Once osteosynthesis is completed, make a final check with the image intensifier. If all is well, remove the femoral distractor or external fixator. The knee should then be placed through a full range of motion to ensure fracture stability, and frontal and sagittal plane stability must be reexamined. At this point significant varus instability and/or hyperextension may be identified. Posterolateral corner repair/reconstruction, acute or staged, should be considered in these situations.
More information is provided here.
In situations with meniscal disruption from the capsule the meniscus can be repaired back to the capsule using absorbable mattress sutures. The submeniscal arthrotomy is then closed, ideally with a watertight closure. In situations where the capsule is deficient from the medial proximal tibia the capsulotomy can be repaired to the proximal portion of the medial plate.
In some situations, the fracture line is extremely lateral, with impaction of the lateral plateau articular surface. This may require a separate anterolateral approach and joint distraction with a femoral distractor, with elevation and provisional stabilization, before addressing the medial fragment.

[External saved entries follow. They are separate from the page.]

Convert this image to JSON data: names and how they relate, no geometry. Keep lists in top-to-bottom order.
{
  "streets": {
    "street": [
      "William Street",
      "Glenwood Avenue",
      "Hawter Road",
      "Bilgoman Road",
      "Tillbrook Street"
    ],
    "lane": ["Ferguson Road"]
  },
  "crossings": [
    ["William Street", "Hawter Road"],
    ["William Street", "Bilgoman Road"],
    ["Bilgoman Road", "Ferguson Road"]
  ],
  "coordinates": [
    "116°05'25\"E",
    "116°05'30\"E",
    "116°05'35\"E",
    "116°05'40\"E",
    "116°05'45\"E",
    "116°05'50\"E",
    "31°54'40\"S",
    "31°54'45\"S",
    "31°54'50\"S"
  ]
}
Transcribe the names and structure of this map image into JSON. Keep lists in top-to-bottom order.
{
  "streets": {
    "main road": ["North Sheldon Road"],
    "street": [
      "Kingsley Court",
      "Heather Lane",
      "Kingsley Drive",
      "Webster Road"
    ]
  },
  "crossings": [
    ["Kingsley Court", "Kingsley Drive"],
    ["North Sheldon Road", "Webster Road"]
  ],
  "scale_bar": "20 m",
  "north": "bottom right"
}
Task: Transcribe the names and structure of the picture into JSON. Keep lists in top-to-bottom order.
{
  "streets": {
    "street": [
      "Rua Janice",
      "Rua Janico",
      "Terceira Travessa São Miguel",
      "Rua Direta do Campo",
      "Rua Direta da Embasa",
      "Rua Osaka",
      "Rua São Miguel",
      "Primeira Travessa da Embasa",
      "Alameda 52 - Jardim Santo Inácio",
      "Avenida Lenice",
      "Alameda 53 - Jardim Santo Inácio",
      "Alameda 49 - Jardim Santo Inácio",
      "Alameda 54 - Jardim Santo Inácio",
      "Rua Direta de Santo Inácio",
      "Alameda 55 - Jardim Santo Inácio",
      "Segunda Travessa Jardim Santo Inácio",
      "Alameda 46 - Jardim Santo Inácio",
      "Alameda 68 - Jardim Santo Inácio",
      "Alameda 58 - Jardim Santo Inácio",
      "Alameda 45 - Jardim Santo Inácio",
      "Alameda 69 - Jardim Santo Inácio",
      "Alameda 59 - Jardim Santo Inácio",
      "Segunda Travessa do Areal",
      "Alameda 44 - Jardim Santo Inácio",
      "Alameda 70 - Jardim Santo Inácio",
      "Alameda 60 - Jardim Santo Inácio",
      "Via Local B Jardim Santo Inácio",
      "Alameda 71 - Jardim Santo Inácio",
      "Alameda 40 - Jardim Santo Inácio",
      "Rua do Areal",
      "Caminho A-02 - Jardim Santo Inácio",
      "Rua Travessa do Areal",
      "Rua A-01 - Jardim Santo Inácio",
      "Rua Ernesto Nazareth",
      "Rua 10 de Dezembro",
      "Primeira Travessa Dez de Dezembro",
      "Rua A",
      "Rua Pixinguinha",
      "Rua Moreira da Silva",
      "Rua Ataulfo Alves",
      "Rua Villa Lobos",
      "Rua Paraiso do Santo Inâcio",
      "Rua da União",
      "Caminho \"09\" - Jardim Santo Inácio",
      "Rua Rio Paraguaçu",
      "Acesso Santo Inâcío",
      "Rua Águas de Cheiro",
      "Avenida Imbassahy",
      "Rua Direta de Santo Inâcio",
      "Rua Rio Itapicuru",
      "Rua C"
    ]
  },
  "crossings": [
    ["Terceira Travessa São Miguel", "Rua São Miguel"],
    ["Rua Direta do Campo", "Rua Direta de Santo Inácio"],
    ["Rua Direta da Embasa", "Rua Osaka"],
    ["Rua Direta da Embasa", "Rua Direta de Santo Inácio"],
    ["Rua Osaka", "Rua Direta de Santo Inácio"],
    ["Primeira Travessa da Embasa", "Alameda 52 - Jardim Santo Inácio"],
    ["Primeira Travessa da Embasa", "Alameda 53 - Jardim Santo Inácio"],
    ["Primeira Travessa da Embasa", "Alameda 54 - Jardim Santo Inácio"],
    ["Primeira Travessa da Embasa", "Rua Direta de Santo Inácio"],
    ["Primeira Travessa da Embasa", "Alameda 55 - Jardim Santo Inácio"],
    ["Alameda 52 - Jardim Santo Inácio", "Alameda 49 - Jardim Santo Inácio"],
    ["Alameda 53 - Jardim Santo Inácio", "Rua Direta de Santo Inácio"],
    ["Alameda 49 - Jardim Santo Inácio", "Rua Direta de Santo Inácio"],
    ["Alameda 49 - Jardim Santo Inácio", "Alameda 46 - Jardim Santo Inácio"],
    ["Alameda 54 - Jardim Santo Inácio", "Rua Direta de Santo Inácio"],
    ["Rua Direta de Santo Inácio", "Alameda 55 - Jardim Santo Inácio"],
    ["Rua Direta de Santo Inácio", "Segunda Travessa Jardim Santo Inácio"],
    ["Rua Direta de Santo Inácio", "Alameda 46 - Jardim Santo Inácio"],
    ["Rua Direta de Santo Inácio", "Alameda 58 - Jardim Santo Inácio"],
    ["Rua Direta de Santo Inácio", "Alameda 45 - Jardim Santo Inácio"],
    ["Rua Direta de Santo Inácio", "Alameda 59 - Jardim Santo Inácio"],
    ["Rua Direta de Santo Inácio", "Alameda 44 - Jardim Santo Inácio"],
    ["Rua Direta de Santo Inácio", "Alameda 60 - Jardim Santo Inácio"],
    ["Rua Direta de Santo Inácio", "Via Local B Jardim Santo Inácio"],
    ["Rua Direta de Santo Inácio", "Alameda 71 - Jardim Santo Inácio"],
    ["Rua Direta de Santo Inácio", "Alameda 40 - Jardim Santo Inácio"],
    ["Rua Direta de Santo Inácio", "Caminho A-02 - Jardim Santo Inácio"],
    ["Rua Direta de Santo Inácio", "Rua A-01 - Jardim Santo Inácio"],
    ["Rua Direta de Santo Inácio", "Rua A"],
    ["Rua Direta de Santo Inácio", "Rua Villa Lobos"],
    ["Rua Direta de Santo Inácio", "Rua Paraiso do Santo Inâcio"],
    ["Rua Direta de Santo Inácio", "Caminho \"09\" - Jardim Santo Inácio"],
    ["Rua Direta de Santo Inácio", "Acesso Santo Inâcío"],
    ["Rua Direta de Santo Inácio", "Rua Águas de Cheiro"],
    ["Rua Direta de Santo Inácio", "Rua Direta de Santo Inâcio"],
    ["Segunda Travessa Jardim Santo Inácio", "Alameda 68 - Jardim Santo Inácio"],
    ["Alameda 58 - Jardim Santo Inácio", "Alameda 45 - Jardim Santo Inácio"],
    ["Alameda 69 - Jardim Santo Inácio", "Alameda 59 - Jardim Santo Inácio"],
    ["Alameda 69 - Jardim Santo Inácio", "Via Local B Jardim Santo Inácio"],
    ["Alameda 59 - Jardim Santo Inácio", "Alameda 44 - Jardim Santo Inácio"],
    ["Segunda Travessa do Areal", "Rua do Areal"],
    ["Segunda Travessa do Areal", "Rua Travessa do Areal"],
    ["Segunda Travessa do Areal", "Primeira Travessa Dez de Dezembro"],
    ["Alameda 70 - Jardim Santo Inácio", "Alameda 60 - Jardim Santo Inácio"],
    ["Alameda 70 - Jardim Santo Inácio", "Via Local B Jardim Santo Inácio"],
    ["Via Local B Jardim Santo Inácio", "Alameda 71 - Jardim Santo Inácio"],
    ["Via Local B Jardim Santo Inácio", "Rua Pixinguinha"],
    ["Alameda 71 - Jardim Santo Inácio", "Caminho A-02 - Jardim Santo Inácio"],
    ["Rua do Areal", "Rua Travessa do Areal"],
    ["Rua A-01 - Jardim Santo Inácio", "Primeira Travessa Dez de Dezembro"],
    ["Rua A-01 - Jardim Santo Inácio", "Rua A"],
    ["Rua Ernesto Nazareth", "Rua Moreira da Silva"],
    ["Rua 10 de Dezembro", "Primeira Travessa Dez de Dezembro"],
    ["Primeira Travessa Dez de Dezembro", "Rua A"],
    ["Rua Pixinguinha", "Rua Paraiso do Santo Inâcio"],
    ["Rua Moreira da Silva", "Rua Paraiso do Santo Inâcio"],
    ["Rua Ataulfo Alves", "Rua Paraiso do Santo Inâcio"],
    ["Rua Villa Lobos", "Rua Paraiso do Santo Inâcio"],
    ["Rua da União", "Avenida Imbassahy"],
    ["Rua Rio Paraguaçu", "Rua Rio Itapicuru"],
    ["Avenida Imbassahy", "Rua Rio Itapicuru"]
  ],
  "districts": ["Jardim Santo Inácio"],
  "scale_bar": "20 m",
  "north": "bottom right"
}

The wound is closed in layers.
Close monitoring of the tibial compartments should be carried out, especially during the first 48 hours after injury and again after surgery to rule out compartment syndrome. More information is provided here:
The neurovascular status of the extremity must be carefully monitored. Impaired blood supply or developing neurological loss must be investigated as an emergency and dealt with expediently.
Oral or subcutaneous administration of DVT prophylaxis for six weeks should be strongly considered.
Optimal stability should be achieved at the time of surgery, in order to allow early range of motion exercises. Unless there are other injuries or complications, mobilization may be performed on post OP day 1. If available, continuous passive motion (CPM) splints can be very helpful in the early phase of rehabilitation. Static quadriceps exercises with passive range of motion of the knee should be encouraged. Afterwards special emphasis should be given to active knee and ankle movement.
The goal is to achieve as full range of motion as possible within the first 4–6 weeks.
Weight-of-leg weight bearing is initiated depending on patient comfort. Depending on the severity of the articular displacement, weight bearing can begin as early as 6 weeks postoperatively. In situations where articular displacement was significant weight bearing should be delayed for 10–12 weeks.
Wound healing should be assessed within the first two weeks. Subsequently, a 6- and 12-week follow-up with radiographic assessment is usually performed. If a delayed union is recognized, further surgical care may be necessary and should be carried out as soon as possible. Residual knee instability may require delayed reconstruction.
Implant removal is not mandatory and should be discussed with the patient.